The undo, redo function in most applications is a real-life example of Stack. User actions are put into a stack and when a user 'undo' an action, the most recent action is pushed out. Your computer or browser also keeps track of your 'most recently seen' files, browser history, or images using Stack.
Queue is used to transfer data asynchronously. It is also used to share resources amongst different processes like CPU scheduling, Disk scheduling, IO buffers, and keyboard buffers.
A common example of Queue would also be the network printer printing documents from different computers in a FIFO manner.
In Python, we can create stacks using the deque module from collections.

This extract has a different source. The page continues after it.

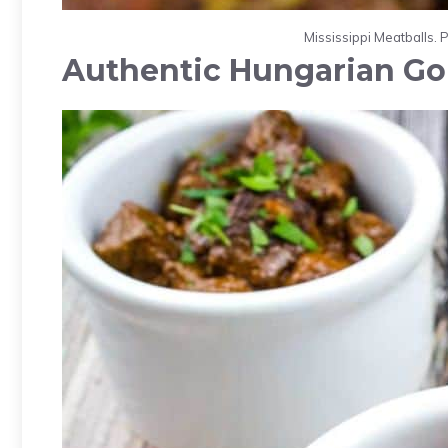
Mississippi Meatballs. 
Authentic Hungarian Go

from collections import deque
newstack = deque()
newstack.append('x')
newstack.append('y')
newstack.append('z')
print(newstack)
#deque(['x', 'y', 'z'])
print(myStack.pop())
#z
print(myStack.pop())
#y
print(myStack.pop())
#x
Operations on data structures
Different operations can be carried on data structures. They include,
- Traversing: Visiting each node of a data structure tree.
- Insertion: Inserting new elements into the data structure.
- Deletion: Delete elements from a data structure.
- Searching: Finding the location of an element.
- Sorting: Arrangement of elements of a data structure in some kind of order.
- Merging: Combine two sorted arrays into one single subarray.
- Popping: To remove elements from a structure.
- Pushing: To add elements to a structure.
Data structures are also classified as static and dynamic data structures. Static data structures have a fixed memory size and their content cannot be altered. The size of a static data structure is allocated at compile time.
Dynamic data structure has a flexible memory size and it either increases or decreases. The size is allocated at run time.
CONCLUSION
Data dominates. If you've chosen the right data structures and organized things well, the algorithms will almost always be self-evident. Data structures, not algorithms, are central to programming.
Data structure is the heart of programming. They make the difference between a bad system and a good one. In this article, we focused on four data structures, as a guide to other types of data structures and their implementation.